[YOUR TASK]
Would you reproduce each line below exactly, leaving every picture out?
### SUPPLIED DATA
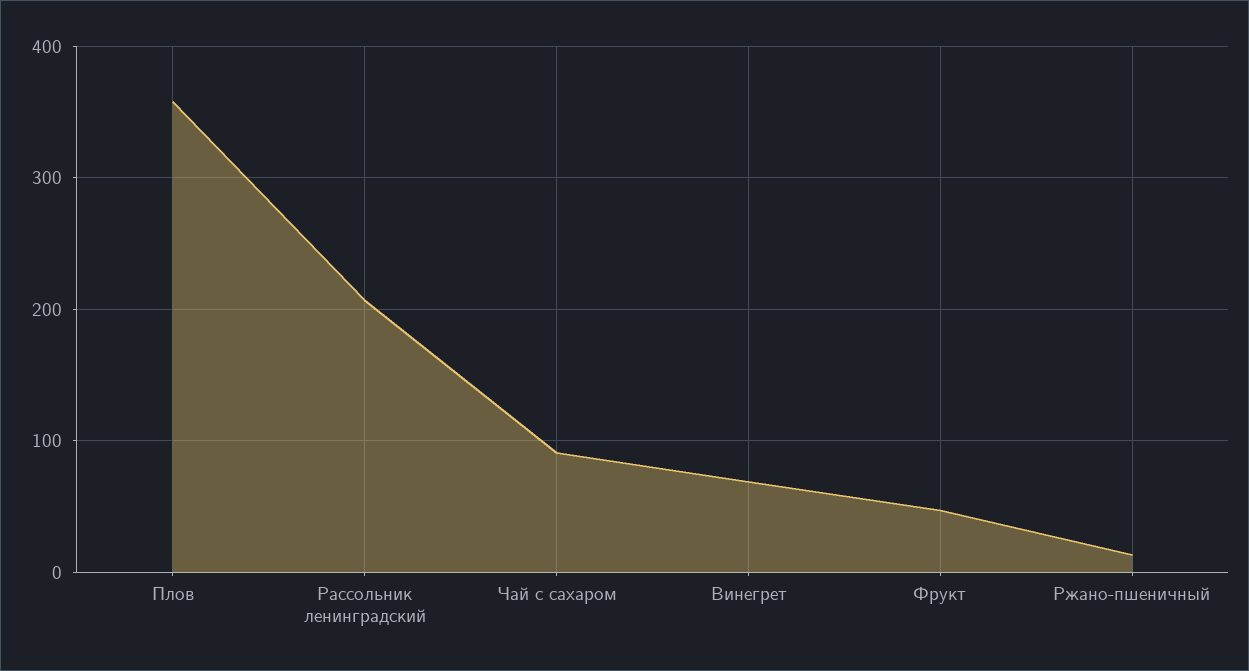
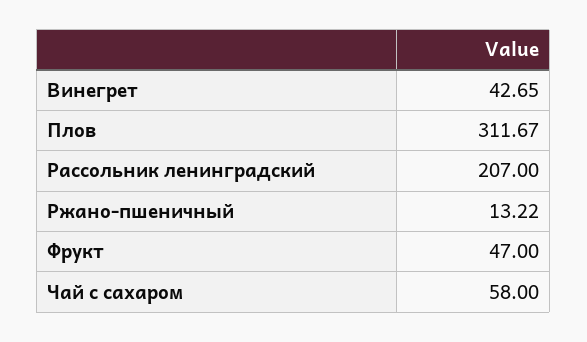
  {
-   "Плов": 360,
+   "Плов": 311.67,
    "Рассольник ленинградский": 207,
-   "Чай с сахаром": 90,
+   "Чай с сахаром": 58,
-   "Винегрет": 70,
+   "Винегрет": 42.65,
    "Фрукт": 47,
    "Ржано-пшеничный": 13.22
  }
######
[COMPLETED EXERCISE]
  {
-   "Плов": 360,
+   "Плов": 311.67,
    "Рассольник ленинградский": 207,
-   "Чай с сахаром": 90,
+   "Чай с сахаром": 58,
-   "Винегрет": 70,
+   "Винегрет": 42.65,
    "Фрукт": 47,
    "Ржано-пшеничный": 13.22
  }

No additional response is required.